Getaround, a prominent player in the car-sharing industry, has made the tough decision to downsize its workforce in North America by 30% as part of a comprehensive restructuring effort. This strategic move aims to streamline operations, cut costs, and ultimately pave the way for the company to achieve sustainable profitability.
While specific figures regarding current employee counts in North America and Europe, where Getaround also operates, have not been disclosed, the company’s recent full-year earnings report indicated a workforce of 283 full-time employees as of December 31, 2022. Since then, there have been fluctuations, including a 10% reduction in February 2023 and the subsequent acquisition of Hyrecar in May 2023. This latest round of restructuring is projected to yield approximately $7 million in annualized cost savings, albeit with associated restructuring costs estimated at up to $1 million.
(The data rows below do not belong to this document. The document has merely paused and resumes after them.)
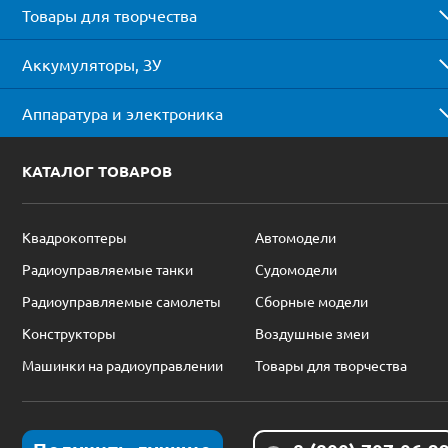
Товары для творчества
Аккумуляторы, ЗУ
Аппаратура и электроника
КАТАЛОГ ТОВАРОВ
Квадрокоптеры
Автомодели
Радиоуправляемые танки
Судомодели
Радиоуправляемые самолеты
Сборные модели
Конструкторы
Воздушные змеи
Машинки на радиоуправлении
Товары для творчества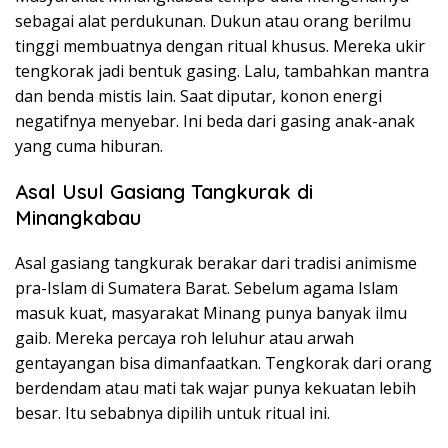
sebagai alat perdukunan. Dukun atau orang berilmu
tinggi membuatnya dengan ritual khusus. Mereka ukir
tengkorak jadi bentuk gasing. Lalu, tambahkan mantra
dan benda mistis lain. Saat diputar, konon energi
negatifnya menyebar. Ini beda dari gasing anak-anak
yang cuma hiburan.
Asal Usul Gasiang Tangkurak di
Minangkabau
Asal gasiang tangkurak berakar dari tradisi animisme
pra-Islam di Sumatera Barat. Sebelum agama Islam
masuk kuat, masyarakat Minang punya banyak ilmu
gaib. Mereka percaya roh leluhur atau arwah
gentayangan bisa dimanfaatkan. Tengkorak dari orang
berdendam atau mati tak wajar punya kekuatan lebih
besar. Itu sebabnya dipilih untuk ritual ini.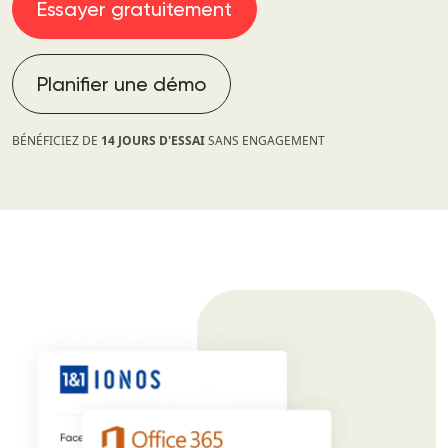
Essayer gratuitement
Planifier une démo
BÉNÉFICIEZ DE
14 JOURS D'ESSAI
SANS ENGAGEMENT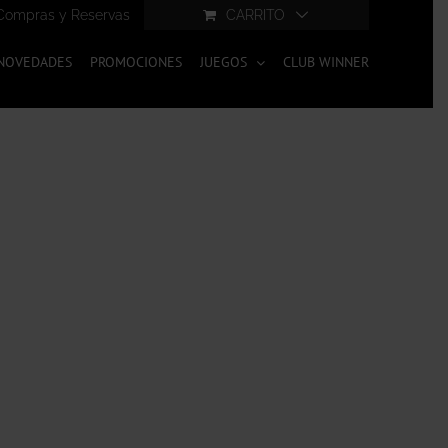
Compras y Reservas
CARRITO
NOVEDADES
PROMOCIONES
JUEGOS
CLUB WINNER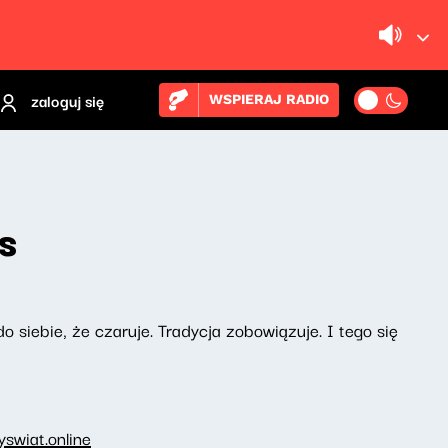
zaloguj się
WSPIERAJ RADIO
s
siebie, że czaruje. Tradycja zobowiązuje. I tego się
swiat.online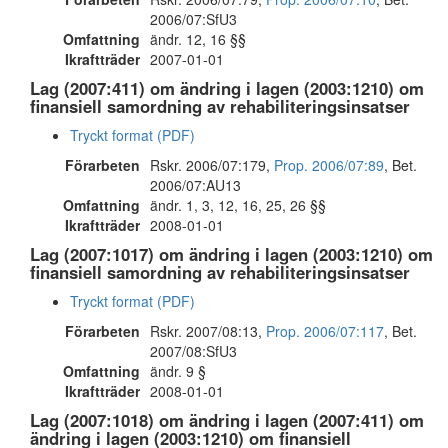
2006/07:SfU3
Omfattning
ändr. 12, 16 §§
Ikraftträder
2007-01-01
Lag (2007:411) om ändring i lagen (2003:1210) om
finansiell samordning av rehabiliteringsinsatser
Tryckt format (PDF)
Förarbeten
Rskr. 2006/07:179,
Prop. 2006/07:89
, Bet.
2006/07:AU13
Omfattning
ändr. 1, 3, 12, 16, 25, 26 §§
Ikraftträder
2008-01-01
Lag (2007:1017) om ändring i lagen (2003:1210) om
finansiell samordning av rehabiliteringsinsatser
Tryckt format (PDF)
Förarbeten
Rskr. 2007/08:13,
Prop. 2006/07:117
, Bet.
2007/08:SfU3
Omfattning
ändr. 9 §
Ikraftträder
2008-01-01
Lag (2007:1018) om ändring i lagen (2007:411) om
ändring i lagen (2003:1210) om finansiell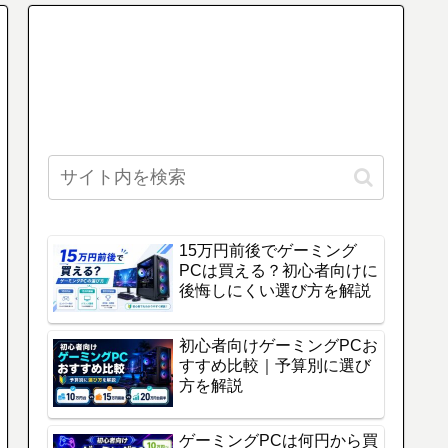
15万円前後でゲーミング
PCは買える？初心者向けに
後悔しにくい選び方を解説
初心者向けゲーミングPCお
すすめ比較｜予算別に選び
方を解説
ゲーミングPCは何円から買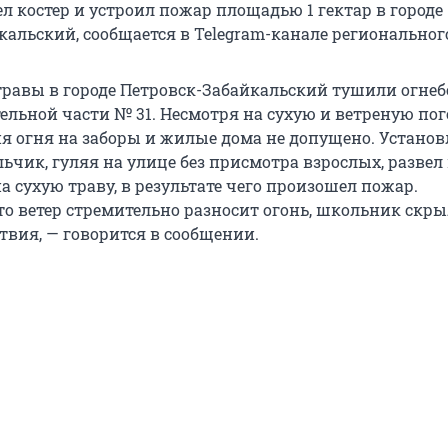
л костер и устроил пожар площадью 1 гектар в городе
кальский, сообщается в Telegram-канале региональног
травы в городе Петровск-Забайкальский тушили огне
льной части № 31. Несмотря на сухую и ветреную пог
я огня на заборы и жилые дома не допущено. Установл
чик, гуляя на улице без присмотра взрослых, развел 
 сухую траву, в результате чего произошел пожар.
то ветер стремительно разносит огонь, школьник скры
твия, — говорится в сообщении.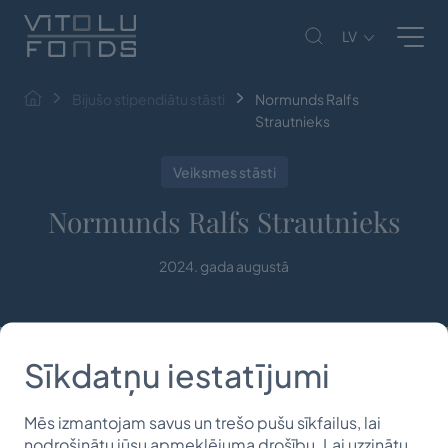
LV
Bijušo stipendiātu stāsti
Normunds Ralfs
Strautnieks
Veiksmes stāsti
Normunds Ralfs Strautnieks
2024. gada augustā
Sīkdatņu iestatījumi
Mēs izmantojam savus un trešo pušu sīkfailus, lai
nodrošinātu jūsu apmeklējuma drošību. Lai uzzinātu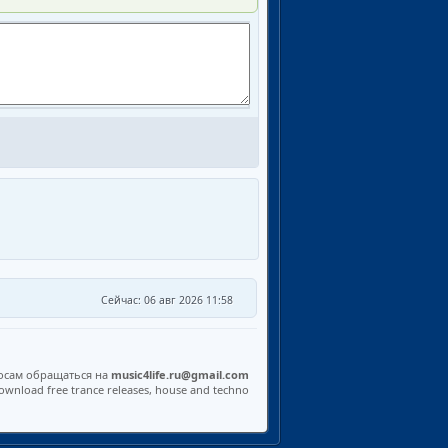
Сейчас: 06 авг 2026 11:58
осам обращаться на
music4life.ru@gmail.com
ownload free trance releases, house and techno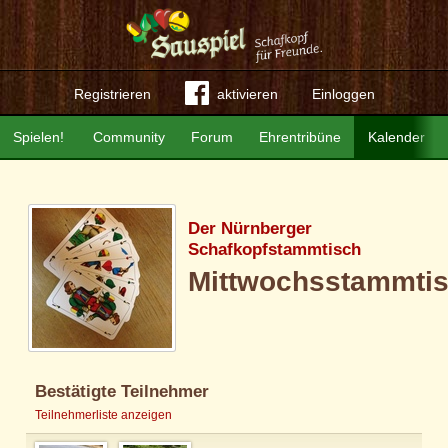
Registrieren
aktivieren
Einloggen
Spielen!
Community
Forum
Ehrentribüne
Kalender
Der Nürnberger
Schafkopfstammtisch
Mittwochsstammti
Bestätigte Teilnehmer
Teilnehmerliste anzeigen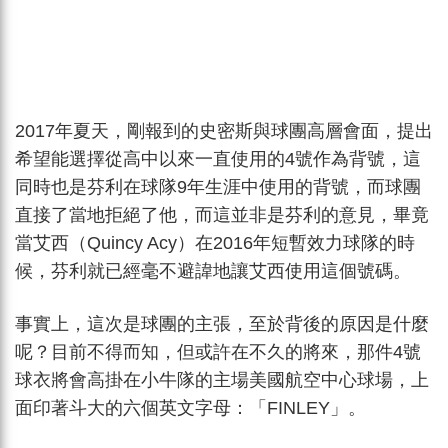
2017年夏天，剛報到的史密斯與球團高層會面，提出
希望能選擇從高中以來一直使用的4號作為背號，這
同時也是芬利在球隊9年生涯中使用的背號，而球團
直接了當地拒絕了他，而這並非是芬利的意見，畢竟
當艾西（Quincy Acy）在2016年短暫效力球隊的時
候，芬利就已經毫不避諱地讓艾西使用這個號碼。
事實上，這次是球團的主張，至於背後的原因是什麼
呢？目前不得而知，但或許在不久的將來，那件4號
球衣將會高掛在小牛隊的主場美國航空中心球場，上
面印著斗大的六個英文字母：「FINLEY」。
Getaround’s CEO, Sam Zaid, emphasized that the decision to implement workforce reductions was driven by a strategic focus on achieving profitability and sustainable growth. Despite challenges, the company has made notable strides, including enhancements in revenue growth, unit economics, and operational efficiency. Significant investments have been made in technological advancements, such as the introduction of Trustscore AI to enhance marketplace safety and economics and the launch of a new global app facilitating seamless trip coordination across regions. Additionally, Getaround’s expansion into gig carsharing has empowered gig workers across the United States to access rental vehicles for services like Uber and DoorDash, positioning the company as a leader in this emerging market segment.
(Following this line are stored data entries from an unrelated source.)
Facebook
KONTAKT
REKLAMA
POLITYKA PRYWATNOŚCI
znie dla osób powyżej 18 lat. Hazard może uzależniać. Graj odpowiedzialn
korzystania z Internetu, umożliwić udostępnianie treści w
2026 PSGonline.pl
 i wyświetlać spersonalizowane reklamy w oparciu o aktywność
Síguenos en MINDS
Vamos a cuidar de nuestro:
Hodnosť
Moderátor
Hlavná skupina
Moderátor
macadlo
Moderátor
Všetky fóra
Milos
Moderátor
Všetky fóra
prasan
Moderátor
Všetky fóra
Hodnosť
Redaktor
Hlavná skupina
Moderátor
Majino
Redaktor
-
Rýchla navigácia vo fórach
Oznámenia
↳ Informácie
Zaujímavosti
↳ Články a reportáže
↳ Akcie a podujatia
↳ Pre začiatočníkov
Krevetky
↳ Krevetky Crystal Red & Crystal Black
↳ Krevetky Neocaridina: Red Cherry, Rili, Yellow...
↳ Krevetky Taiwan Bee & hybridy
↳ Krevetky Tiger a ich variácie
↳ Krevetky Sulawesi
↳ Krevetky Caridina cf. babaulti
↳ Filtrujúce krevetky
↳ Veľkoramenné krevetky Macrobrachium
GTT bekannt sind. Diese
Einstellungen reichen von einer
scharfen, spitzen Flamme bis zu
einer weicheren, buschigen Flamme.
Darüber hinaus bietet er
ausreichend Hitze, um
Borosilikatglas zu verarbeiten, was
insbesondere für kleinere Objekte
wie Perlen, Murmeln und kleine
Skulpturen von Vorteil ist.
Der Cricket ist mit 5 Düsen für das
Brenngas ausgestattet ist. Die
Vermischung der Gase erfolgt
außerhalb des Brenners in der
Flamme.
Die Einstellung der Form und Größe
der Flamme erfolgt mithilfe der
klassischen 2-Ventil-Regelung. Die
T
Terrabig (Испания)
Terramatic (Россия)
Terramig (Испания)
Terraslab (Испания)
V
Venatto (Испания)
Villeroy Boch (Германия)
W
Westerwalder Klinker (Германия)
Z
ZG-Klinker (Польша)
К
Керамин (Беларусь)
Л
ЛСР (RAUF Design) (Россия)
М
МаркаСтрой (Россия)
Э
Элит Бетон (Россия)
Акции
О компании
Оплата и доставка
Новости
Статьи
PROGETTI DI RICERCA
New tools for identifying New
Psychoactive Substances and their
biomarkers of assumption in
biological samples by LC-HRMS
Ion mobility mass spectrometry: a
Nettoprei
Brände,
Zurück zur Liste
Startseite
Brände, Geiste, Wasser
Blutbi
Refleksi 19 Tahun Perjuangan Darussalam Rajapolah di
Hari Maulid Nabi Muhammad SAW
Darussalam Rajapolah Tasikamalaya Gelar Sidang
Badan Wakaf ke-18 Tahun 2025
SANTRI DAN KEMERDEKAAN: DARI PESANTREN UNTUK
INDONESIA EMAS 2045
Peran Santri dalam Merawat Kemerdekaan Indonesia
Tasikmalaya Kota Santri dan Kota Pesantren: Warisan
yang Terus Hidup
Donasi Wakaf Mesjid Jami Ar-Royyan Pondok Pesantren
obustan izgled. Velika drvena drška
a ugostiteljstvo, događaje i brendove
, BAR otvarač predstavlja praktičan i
While revenue growth has been robust, profitability remains a key objective for Getaround. The company’s third-quarter earnings report demonstrated a substantial 42% year-over-year increase in revenue. However, operating expenses amounted to $42.9 million during the same period, resulting in a net GAAP loss of $27.3 million. Even when employing more lenient profit calculations, Getaround remained unprofitable in the third quarter, with an adjusted EBITDA of -$11.3 million.
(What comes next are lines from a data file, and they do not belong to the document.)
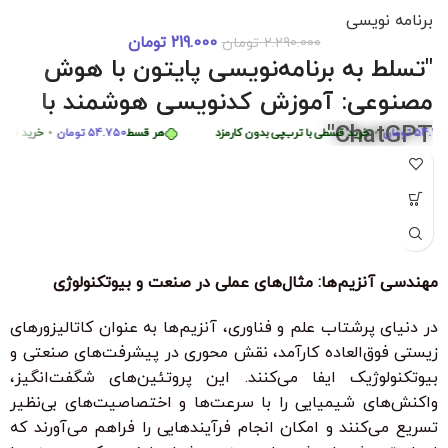
برنامه نویسی
219.000
تومان
2.290.000
تومان
دوره 0 تا 
هر قسط
87.250
تومان
•
خرید قسطی با ترب‌پی بدون کارمزد
هر قسط
87.250
تو
"تسلط به برنامه‌نویسی پایتون با هوش
هر قسط
449.975
تومان
•
خرید قسطی با ترب‌پی بدون کارمزد
ه
مصنوعی: آموزش کدنویسی هوشمند با
ChatGPT"
تومان
•
خرید قسطی با ترب‌پی بدون کارمزد
هر قسط
54.750
تومان
•
خرید قسطی با ت
"با شرکت در این دوره جامع و کاربردی، به راحتی مهارت‌های
برنامه‌نویسی پایتون را از سطح مبتدی تا پیشرفته با کمک هوش
مصنوعی ChatGPT بیاموزید. این دوره، با بیش از 6 ساعت محتوای
آموزشی، شما را قادر می‌سازد تا به سرعت الگوریتم‌های پیچیده را
درک کرده و اپلیکیشن‌های هوشمند ایجاد کنید. مناسب برای تمامی
مهندسی آنزیم‌ها: مثال‌های عملی در صنعت و بیوتکنولوژی
سطوح با زیرنویس فارسی حرفه‌ای و امکان دانلود و تماشای آنلاین."
ویژگی‌های کلیدی:
در دنیای پرشتاب علم و فناوری، آنزیم‌ها به عنوان کاتالیزورهای
زیستی فوق‌العاده کارآمد، نقش محوری در پیشرفت‌های صنعتی و
بدون نیاز به تجربه قبلی برنامه‌نویسی
بیوتکنولوژیک ایفا می‌کنند. این پروتئین‌های شگفت‌انگیز،
زیرنویس فارسی با ترجمه حرفه‌ای
واکنش‌های شیمیایی را با سرعت‌ها و اختصاصیت‌های بی‌نظیر
۳۰ ٪ تخفیف ویژه برای دانشجویان و دانش آموزان
تسریع می‌کنند و امکان انجام فرآیندهایی را فراهم می‌آورند که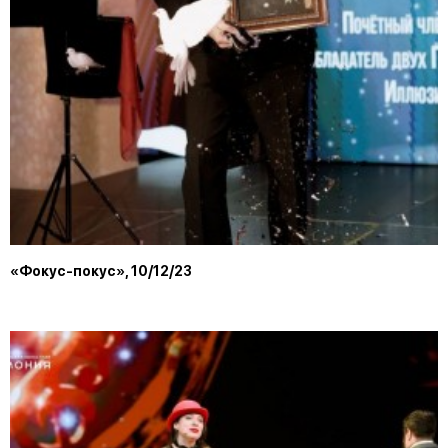
«Фокус-покус», 10/12/23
Getaround’s decision to implement a workforce reduction strategy represents a strategic pivot aimed at fortifying its position in the competitive car-sharing market. By prioritizing profitability and operational efficiency, the company aims to weather challenges and emerge stronger in the long run. While the workforce reduction may bring short-term adjustments, it is expected to yield substantial cost savings and pave the way for sustainable growth. Getaround’s innovative approach, coupled with its recent advancements in technology and expansion into new market segments, positions it favorably for future success. As the company navigates the road ahead, it remains focused on delivering value to its stakeholders and driving continued innovation in the sharing economy.